Stored data

• • •

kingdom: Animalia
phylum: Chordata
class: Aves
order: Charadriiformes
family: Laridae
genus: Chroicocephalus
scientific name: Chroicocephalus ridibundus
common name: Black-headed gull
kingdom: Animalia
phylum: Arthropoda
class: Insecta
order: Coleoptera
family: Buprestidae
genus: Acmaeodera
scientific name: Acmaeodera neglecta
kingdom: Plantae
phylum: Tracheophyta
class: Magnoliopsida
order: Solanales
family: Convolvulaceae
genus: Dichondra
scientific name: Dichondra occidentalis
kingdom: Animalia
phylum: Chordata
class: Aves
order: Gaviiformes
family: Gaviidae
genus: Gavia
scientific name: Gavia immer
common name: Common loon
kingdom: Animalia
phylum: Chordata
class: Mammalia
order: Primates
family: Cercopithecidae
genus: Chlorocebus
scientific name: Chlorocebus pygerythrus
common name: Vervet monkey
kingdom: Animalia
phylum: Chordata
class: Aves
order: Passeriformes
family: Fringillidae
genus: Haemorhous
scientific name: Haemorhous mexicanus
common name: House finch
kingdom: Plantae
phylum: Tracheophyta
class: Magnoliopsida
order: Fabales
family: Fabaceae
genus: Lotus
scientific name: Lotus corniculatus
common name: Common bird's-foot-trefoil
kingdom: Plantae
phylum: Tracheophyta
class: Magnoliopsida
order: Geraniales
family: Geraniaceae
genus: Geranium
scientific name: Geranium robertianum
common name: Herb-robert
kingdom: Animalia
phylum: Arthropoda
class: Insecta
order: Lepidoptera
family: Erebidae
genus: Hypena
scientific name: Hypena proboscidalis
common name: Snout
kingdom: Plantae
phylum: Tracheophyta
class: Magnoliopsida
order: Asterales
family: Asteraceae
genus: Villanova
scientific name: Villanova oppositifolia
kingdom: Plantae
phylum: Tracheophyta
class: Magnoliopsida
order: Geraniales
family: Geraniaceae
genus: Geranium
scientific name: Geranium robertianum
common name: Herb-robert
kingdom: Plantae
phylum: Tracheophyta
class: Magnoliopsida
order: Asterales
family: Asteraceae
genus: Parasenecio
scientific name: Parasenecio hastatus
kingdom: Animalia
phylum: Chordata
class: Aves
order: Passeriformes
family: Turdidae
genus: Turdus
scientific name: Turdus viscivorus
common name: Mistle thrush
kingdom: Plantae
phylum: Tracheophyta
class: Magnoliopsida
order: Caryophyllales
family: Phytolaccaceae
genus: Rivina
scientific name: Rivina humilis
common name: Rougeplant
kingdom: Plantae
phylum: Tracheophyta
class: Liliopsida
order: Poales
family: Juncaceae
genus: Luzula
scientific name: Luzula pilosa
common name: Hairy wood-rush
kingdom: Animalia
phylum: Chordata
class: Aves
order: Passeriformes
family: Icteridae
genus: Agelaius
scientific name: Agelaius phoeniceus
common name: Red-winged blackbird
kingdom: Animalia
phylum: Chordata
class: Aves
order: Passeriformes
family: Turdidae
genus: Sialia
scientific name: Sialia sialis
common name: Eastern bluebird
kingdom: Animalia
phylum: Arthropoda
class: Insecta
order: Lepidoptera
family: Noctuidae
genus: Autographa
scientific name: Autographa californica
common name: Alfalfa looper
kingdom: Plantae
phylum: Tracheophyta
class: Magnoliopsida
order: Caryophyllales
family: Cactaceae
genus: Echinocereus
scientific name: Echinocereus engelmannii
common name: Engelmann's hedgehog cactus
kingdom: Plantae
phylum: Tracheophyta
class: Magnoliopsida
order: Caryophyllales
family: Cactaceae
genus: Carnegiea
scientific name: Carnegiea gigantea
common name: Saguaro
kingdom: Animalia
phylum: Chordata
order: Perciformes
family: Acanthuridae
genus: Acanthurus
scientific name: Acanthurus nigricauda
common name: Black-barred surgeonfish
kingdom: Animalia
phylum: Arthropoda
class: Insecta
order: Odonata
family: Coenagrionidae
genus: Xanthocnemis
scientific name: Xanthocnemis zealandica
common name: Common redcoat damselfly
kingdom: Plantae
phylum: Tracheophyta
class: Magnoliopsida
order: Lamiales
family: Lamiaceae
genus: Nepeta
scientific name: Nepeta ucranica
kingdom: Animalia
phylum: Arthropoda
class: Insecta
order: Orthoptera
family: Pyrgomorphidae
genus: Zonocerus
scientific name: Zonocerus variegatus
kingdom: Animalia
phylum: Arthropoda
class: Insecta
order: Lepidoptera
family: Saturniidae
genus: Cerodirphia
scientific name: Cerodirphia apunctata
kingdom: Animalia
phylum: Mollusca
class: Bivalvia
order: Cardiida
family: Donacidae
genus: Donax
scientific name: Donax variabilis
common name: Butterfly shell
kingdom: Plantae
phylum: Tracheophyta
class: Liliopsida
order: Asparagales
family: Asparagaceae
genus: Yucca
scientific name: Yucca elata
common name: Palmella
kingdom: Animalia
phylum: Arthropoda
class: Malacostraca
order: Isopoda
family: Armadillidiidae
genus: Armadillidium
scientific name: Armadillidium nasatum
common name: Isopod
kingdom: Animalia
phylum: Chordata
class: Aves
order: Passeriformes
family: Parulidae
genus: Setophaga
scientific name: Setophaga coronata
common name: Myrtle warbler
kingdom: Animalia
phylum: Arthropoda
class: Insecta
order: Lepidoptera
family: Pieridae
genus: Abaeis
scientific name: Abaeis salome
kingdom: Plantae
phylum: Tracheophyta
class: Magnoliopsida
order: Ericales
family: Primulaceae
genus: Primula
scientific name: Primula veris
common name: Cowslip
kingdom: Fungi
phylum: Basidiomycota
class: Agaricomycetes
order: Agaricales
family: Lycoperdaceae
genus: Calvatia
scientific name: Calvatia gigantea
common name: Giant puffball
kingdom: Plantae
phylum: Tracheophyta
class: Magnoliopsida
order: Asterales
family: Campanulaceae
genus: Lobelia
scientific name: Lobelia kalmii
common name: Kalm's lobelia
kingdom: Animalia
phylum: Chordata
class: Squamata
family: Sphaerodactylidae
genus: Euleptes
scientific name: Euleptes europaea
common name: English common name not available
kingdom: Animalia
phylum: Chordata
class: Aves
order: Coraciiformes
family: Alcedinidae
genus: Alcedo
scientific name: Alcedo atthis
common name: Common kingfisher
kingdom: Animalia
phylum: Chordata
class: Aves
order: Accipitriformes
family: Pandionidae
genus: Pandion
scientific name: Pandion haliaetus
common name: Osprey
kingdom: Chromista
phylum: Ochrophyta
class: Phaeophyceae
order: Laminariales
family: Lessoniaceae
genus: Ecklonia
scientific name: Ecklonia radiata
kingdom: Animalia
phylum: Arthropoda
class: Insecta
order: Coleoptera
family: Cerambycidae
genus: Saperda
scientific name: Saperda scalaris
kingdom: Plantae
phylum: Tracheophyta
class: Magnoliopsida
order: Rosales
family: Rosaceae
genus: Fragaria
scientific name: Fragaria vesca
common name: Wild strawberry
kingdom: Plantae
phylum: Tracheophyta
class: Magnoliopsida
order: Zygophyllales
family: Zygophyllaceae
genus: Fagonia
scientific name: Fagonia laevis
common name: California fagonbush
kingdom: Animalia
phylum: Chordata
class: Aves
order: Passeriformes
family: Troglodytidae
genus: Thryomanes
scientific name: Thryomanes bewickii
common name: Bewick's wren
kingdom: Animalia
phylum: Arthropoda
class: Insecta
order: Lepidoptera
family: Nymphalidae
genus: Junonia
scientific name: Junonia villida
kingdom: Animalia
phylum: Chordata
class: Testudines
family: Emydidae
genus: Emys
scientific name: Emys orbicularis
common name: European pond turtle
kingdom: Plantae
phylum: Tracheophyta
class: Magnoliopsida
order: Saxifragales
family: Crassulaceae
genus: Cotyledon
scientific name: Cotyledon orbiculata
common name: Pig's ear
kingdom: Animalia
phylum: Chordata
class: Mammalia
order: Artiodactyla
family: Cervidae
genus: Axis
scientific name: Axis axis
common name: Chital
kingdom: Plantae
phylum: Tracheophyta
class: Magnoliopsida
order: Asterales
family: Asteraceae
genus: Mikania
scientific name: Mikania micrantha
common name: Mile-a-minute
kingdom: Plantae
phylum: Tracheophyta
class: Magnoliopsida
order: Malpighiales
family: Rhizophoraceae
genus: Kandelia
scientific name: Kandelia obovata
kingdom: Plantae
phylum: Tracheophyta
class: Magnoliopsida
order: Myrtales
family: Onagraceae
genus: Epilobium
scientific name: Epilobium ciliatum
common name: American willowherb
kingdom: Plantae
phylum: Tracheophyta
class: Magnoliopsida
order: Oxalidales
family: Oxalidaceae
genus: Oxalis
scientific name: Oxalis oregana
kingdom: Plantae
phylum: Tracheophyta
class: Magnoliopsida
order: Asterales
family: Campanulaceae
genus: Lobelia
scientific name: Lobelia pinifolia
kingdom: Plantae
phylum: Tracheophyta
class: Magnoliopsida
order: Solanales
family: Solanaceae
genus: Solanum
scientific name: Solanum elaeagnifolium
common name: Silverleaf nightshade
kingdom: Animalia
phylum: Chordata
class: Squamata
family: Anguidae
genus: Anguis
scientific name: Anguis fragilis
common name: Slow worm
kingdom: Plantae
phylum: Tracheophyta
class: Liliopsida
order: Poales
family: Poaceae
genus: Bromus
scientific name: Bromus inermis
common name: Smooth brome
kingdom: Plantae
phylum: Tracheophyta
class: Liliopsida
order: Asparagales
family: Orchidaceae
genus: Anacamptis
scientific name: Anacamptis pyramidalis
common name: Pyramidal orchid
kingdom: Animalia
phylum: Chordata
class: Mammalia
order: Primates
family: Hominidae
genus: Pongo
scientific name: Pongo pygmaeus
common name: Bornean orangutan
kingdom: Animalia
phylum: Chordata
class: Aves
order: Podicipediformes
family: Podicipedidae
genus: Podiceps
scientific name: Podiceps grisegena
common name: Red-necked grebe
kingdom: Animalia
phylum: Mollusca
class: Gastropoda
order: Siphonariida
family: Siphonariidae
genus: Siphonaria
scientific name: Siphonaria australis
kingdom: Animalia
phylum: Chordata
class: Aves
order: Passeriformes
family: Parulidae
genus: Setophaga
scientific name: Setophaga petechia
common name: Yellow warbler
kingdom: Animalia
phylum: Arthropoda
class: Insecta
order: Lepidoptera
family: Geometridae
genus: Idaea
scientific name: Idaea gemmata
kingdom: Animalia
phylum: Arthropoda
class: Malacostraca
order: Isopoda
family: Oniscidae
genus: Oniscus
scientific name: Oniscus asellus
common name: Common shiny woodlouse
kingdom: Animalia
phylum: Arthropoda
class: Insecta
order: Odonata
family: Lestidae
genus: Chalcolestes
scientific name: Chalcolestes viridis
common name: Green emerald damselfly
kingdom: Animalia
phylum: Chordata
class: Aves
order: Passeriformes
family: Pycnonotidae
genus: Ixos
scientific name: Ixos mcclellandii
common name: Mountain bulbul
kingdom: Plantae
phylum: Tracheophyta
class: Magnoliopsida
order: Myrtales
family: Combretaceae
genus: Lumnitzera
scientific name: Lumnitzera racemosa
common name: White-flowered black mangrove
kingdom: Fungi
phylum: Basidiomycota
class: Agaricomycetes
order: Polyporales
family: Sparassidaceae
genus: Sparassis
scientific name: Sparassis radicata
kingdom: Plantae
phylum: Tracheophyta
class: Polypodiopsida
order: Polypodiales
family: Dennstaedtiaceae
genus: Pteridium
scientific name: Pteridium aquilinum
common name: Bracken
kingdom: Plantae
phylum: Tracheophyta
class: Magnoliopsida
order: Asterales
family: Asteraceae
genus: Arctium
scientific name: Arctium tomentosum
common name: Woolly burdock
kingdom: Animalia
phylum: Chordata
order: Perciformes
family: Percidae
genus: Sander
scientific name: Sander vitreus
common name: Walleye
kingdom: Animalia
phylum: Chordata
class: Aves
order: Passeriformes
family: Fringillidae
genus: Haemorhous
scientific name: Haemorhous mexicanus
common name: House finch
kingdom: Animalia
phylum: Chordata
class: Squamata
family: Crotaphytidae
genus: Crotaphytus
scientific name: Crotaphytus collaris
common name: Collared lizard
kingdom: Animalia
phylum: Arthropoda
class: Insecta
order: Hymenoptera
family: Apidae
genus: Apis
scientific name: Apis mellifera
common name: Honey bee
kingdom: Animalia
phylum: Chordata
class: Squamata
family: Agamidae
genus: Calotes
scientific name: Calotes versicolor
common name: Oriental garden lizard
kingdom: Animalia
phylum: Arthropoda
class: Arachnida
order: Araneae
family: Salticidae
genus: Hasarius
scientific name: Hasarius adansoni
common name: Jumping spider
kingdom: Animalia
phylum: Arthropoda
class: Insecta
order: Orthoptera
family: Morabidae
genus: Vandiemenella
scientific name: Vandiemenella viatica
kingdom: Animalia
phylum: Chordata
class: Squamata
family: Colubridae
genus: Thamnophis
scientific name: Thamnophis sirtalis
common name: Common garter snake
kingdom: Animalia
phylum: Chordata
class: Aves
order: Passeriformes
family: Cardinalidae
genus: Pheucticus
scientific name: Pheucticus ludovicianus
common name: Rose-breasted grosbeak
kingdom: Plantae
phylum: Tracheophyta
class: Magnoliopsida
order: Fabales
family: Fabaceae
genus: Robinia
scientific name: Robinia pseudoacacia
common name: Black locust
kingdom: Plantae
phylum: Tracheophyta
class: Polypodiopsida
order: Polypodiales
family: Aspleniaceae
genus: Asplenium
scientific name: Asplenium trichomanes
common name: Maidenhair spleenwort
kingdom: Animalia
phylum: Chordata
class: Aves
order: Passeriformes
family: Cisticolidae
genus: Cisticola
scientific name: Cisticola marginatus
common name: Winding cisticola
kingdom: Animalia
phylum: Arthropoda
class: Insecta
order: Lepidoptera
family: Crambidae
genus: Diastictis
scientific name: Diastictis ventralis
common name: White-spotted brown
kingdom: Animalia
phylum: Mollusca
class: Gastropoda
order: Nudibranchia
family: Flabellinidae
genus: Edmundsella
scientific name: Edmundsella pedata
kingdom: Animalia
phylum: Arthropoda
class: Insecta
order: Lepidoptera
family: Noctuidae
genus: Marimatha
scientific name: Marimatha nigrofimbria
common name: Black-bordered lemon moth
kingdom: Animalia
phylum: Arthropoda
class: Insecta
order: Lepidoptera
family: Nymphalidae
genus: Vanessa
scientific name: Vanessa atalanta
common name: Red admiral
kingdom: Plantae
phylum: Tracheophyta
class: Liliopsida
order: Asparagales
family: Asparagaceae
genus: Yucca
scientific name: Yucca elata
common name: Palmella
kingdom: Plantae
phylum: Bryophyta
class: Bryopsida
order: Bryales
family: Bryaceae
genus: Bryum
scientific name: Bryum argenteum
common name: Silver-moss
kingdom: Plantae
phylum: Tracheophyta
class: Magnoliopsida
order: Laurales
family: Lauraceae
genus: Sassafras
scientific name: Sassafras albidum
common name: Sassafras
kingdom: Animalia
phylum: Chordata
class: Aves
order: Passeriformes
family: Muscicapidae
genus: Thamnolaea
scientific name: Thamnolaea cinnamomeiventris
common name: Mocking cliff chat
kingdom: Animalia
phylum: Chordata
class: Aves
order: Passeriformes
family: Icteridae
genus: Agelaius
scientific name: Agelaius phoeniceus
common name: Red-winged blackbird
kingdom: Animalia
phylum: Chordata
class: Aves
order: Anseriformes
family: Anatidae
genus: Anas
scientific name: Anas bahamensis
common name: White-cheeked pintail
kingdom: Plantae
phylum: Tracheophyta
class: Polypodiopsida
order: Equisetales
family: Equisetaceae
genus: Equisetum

• • •

• [Task objective]
Rewrite the part of the listing starting at the line that contains "scientific name: Xanthocnemis zealandica" and ending at the line that contains "order: Ericales", with every "common name" changed to "vernacular name" and nothing else altered.

• [Worked answer]
scientific name: Xanthocnemis zealandica
vernacular name: Common redcoat damselfly
kingdom: Plantae
phylum: Tracheophyta
class: Magnoliopsida
order: Lamiales
family: Lamiaceae
genus: Nepeta
scientific name: Nepeta ucranica
kingdom: Animalia
phylum: Arthropoda
class: Insecta
order: Orthoptera
family: Pyrgomorphidae
genus: Zonocerus
scientific name: Zonocerus variegatus
kingdom: Animalia
phylum: Arthropoda
class: Insecta
order: Lepidoptera
family: Saturniidae
genus: Cerodirphia
scientific name: Cerodirphia apunctata
kingdom: Animalia
phylum: Mollusca
class: Bivalvia
order: Cardiida
family: Donacidae
genus: Donax
scientific name: Donax variabilis
vernacular name: Butterfly shell
kingdom: Plantae
phylum: Tracheophyta
class: Liliopsida
order: Asparagales
family: Asparagaceae
genus: Yucca
scientific name: Yucca elata
vernacular name: Palmella
kingdom: Animalia
phylum: Arthropoda
class: Malacostraca
order: Isopoda
family: Armadillidiidae
genus: Armadillidium
scientific name: Armadillidium nasatum
vernacular name: Isopod
kingdom: Animalia
phylum: Chordata
class: Aves
order: Passeriformes
family: Parulidae
genus: Setophaga
scientific name: Setophaga coronata
vernacular name: Myrtle warbler
kingdom: Animalia
phylum: Arthropoda
class: Insecta
order: Lepidoptera
family: Pieridae
genus: Abaeis
scientific name: Abaeis salome
kingdom: Plantae
phylum: Tracheophyta
class: Magnoliopsida
order: Ericales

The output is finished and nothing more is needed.